The amazing thing about children, at a certain age at least, is their uninhibited way of making statements which make a person acknowledge certain truths. J statements he made the other day to me had their nuggets of truth. They were trite, overused statements. The kind you read about in self help or self awareness books. In fact they are the kind of statements you hope your children take to heart but we as adults often fail to follow ourselves.
We were discussing about finding new people to meet, attend a new church, etc. I am hesitant due to past hurts and recent experiences. I also do not want to be in a situation where I have to change myself or accommodate others while sacrificing my own feelings. It never ends well. However, J stated to me that I should not have to change myself to meet new people or attend a new church. He said I should just be the way I am.
Sometimes as parents, whether we realize it our not, we live vicariously through our children. We push our children to be stronger, smarter, better, achieve more, and be successful. As parents we often say to ourselves that we push our children for their benefit because we want the best for them. Then we stand back and make boastful statements, “my son did this in school,” “my daughter got this award,” my son made straight A’s,” “ my daughter did this…, “my son did that…,” and on and on. We make these statements and beam when people react and respond with positive affirmations. It becomes a reflection on our parenting skills and abilities. Before we know it, we as parents begin to define ourselves by the actions of our children and loose ourselves along the way.
The way I am. I have spent the past 5 years trying to teach J lessons, to change his behaviors, teach him how to respect others, and so on. In the beginning I would be mortified over J’s behavior and worried about what others think. I would try to change or redirect J’s behavior, explain it away to others, provide explanations on the steps I was taking to address the situation, anything to receive affirmation from others that I was a good mom. I worried about how his behavior projected on myself and my family. It really has affected the way I am and in the past couple of years I’ve realized, “who really cares.”
I used to see parents in the store with their children who would scream and cry and think, “ they must spoil their child, “ don’t they discipline,” and the worst of all “they are not great parents.” I was judgmental of those parents. Now, I completely sympathize with them.
J in our lives has helped me to see how much stock I placed in the thoughts of others. I felt others would judge me the same way I had previously judged. We are warned not to judge others unless we be judged by the same measure. Ironic. I measured myself by my own judgments.
It was really absurd. My whole life has been spent restraining myself worried about what others think of me. It has caused me to hold back, only show certain sides of myself, take the criticism lying down, and not stand up for myself; all in the hopes of pleasing others. My actions and reactions were based out of fear of what others thought of me. This fear drove me to place pressure on my two older boys and then on J. However, it took J to help me realize just how much emphasis I placed on the thoughts of others and how ridiculous I have been.
J stated to me the other day that I should not change myself for anyone. I should just be myself and not worry what others think. J stated that people should just accept me the way I am. He said the exact same things to me he is repeatedly told by others. These are the same things I have told J to take to heart but have failed to take them myself.

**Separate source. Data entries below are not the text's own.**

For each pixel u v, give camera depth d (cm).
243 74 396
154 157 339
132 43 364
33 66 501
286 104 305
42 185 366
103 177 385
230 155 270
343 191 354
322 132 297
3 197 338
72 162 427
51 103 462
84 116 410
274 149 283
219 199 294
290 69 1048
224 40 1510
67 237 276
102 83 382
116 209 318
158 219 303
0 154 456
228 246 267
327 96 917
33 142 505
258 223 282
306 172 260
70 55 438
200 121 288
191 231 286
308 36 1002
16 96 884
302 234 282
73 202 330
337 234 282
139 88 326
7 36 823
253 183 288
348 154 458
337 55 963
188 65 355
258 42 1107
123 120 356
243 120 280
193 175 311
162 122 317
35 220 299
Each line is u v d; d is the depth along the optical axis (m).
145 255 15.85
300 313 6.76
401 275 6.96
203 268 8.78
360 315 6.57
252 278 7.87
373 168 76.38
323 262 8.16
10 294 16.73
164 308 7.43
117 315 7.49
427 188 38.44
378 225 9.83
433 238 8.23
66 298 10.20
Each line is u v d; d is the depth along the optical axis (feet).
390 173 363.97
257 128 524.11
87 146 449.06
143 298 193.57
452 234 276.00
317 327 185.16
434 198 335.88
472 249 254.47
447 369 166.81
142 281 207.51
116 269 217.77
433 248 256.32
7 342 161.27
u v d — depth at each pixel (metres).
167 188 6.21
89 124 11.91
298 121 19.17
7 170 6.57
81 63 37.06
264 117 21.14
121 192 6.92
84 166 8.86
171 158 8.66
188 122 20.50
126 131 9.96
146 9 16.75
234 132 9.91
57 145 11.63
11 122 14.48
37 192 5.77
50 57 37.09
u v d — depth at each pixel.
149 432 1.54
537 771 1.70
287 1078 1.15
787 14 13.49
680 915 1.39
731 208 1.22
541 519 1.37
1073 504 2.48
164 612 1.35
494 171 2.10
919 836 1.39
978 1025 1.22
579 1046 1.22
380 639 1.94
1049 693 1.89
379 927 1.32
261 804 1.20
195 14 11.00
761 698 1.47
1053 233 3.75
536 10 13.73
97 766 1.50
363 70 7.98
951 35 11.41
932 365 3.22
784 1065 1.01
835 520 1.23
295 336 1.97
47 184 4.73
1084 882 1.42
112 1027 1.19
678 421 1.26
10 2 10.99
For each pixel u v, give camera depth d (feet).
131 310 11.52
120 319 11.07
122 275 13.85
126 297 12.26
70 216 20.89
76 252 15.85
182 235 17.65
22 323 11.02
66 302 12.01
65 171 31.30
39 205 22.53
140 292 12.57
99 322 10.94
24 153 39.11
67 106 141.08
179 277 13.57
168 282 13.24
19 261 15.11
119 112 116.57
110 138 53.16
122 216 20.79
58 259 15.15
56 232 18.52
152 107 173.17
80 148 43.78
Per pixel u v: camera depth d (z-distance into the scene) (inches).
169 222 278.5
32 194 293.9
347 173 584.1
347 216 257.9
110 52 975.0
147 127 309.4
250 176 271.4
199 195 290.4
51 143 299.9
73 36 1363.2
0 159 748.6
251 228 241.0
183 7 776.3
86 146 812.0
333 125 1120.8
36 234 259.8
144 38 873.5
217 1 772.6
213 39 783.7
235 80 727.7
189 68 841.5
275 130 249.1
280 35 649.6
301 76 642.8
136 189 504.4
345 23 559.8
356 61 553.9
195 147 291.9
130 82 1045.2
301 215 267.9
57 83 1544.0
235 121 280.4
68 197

It is difficult to change one’s thought processes that have been imbedded for decades. It has taken J being a part of our lives for me to see how ridiculous it is to base my self worth on the thoughts of others. Even though I realize this, it is hard to change decades of imbedded habits and actions that cause me to try and please others but I am trying. Recent events over the past year has made me vulnerable to backsliding.
Our conversation with J the other day helped me to realize how vulnerable I have become. I have found myself fishing for compliments at work, looking for ways to affirm myself, and making sure J’s case worker knows we have been trying to help him. I hesitate looking for a new church for fear of being hurt or falling into the same merry-go-round trap of pleasing others in order to be accepted. I have been more critical of J than I ever have been because I want others to think we are doing a good job handling him.
J was right. I should not let others dictate who I am. I should not let J’s actions be a reflection of my parenting skills. If others have a problem with how direct I can be or if they are intimidated by me, that is their problem, not mine. As he stated, I should just be myself. I realized that J has never asked me to change who I am. It took this child with all of his struggles and issues to make me realize that I am okay just the way I am.